Stored data entries:
━━━

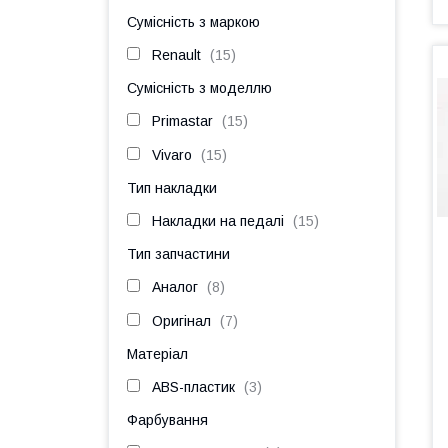
Сумісність з маркою
Renault
15
Сумісність з моделлю
Primastar
15
Vivaro
15
Тип накладки
Накладки на педалі
15
Тип запчастини
Аналог
8
Оригінал
7
Матеріал
ABS-пластик
3
Фарбування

━━━

* Exercise requirements: In your copy, please omit the pictures and print every line of the records exactly.

* Response:
Сумісність з маркою
Renault
15
Сумісність з моделлю
Primastar
15
Vivaro
15
Тип накладки
Накладки на педалі
15
Тип запчастини
Аналог
8
Оригінал
7
Матеріал
ABS-пластик
3
Фарбування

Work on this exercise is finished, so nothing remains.